I tried to make it look like it was bursting into ethereal flame.

If you'll look carefully, you will see that his left arm is actually 1st edition, making him that extra bit special.  Any piece of kit from that time is a revered relic in my eyes.

And this is my apothecary.  Please don't tell me off for giving him a thunder hammer; the codex does say you can give any veteran one...

Inspiration for the bolt pistol was again from Hellsing, in particular The Captain's Mauser C96, of which I am a great fan.  Just the pistol, not the guy.

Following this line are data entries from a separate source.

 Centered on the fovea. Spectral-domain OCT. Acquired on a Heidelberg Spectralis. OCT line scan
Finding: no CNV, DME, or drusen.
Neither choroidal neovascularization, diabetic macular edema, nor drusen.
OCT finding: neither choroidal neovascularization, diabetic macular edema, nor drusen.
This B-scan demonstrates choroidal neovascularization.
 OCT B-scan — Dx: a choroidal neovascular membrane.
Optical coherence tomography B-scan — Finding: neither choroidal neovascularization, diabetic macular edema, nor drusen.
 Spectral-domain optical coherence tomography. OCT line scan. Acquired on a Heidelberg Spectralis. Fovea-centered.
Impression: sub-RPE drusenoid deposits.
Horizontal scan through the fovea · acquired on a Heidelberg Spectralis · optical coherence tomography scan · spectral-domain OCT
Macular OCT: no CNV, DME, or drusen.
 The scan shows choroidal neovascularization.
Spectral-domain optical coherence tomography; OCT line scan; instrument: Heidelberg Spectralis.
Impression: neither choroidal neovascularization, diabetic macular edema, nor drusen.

Just so you know, this is the rest of 7th command.
And that's that.  I've almost finished my assault captain, and I'm looking forward to introducing him.


Tuesday 3 February 2015

What two years of painting can do for you

When I was younger, I got my first taste of the 41st millennium at my local hobby shop when I read a copy of the old Daemon Hunters codex.  Remember that one?  I can't find a copy of the picture to post here, but you should hopefully know.  The horror and disgust that filled my mind enthralled me, and I was irrecoverably hooked.
About decade later, I bought my first Space Marines from a friend; I assembled them and left them be, too scared to paint them in case I messed up.  I decided on a Chapter name, heraldry and everything and after six or eight months finally decided to buy some paint.

Two years have passed since then.  I still have my first squad I painted, and as much as I want to strip them and thus absolve myself, I need to keep them to remind me just how far I've come.  I've compiled a few photographs of my Astartes from then to now.  Sometimes I felt so useless with the brush I wanted to just throw in the trowel and give up painting, but I remembered that old codex, remembered why I started the hobby and took heart, picked my brush back up and carried on.

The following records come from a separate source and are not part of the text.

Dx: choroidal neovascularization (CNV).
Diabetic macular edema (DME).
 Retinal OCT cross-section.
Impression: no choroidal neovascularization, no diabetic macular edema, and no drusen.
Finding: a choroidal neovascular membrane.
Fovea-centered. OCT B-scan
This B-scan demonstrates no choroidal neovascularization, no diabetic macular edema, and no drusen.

Oh, that sounded lame.  Never mind.  Picture time.

My first squad-- all I knew in the way of detail was battle damage and dust, and was not very good at that.  No washes, no drybrushing, nothing.  Look at the backpack.  I didn't even trim the mold lines.

Second squad-- I sort of had an idea where I was going.  I had already proposed to hand-paint the icons onto the shoulder guards, but I was still very poor.  Watering down dryad bark was something I thought of, but was too scared to try it.
I found out about writing script on with pencil; also, what started as an accident became my signature of sorts-- the white stipple.

Third squad-- my Chapter was only going to ever have two devastator squads, so I wanted to do my very best.  Dryad Bark left the yellow a nice, dull ochre, so I was very happy; I also found using  watered down Bestial brown left a nice, rusty finish, along with a bit of Fire Dragon Bright drybrushed over.

Fourth squad-- by this time, my confidence had grown along with my repertoire of techniques.  I started using a pitt pen more often, including make-up around the Astartes' eyes.  I also found that colouring the basing sand orange and drybrushing it with Zandri dust as opposed to dabbing the paint on all thick, it made a much nicer base overall.

Fifth squad-- throwing any and all caution to the winds, I tried splotching watered down Caliban green and Abbadon Black over the brown before the rust wash.  The result was a very bitter, dark colour that I felt befitted the 41st millennium quite well.

Sixth squad-- but I didn't stop developing my skill.  After acquiring some technical paints, I went to town with oxodising brass, sticky, caked-on blood and decades worth of grime.  I also found dropping a little watered down Nurgling green into the eye worked better than trying to highlight it with a brush.

This is my most recent Astartes.  I always strive to paint at least a little like the John Blanche, and I think I might be getting there.

So you see what two years of painting can do for you.  Just keep practicing, don't hold back with new ideas/techniques, and above all things, let the Emperor guide your hand as you paint.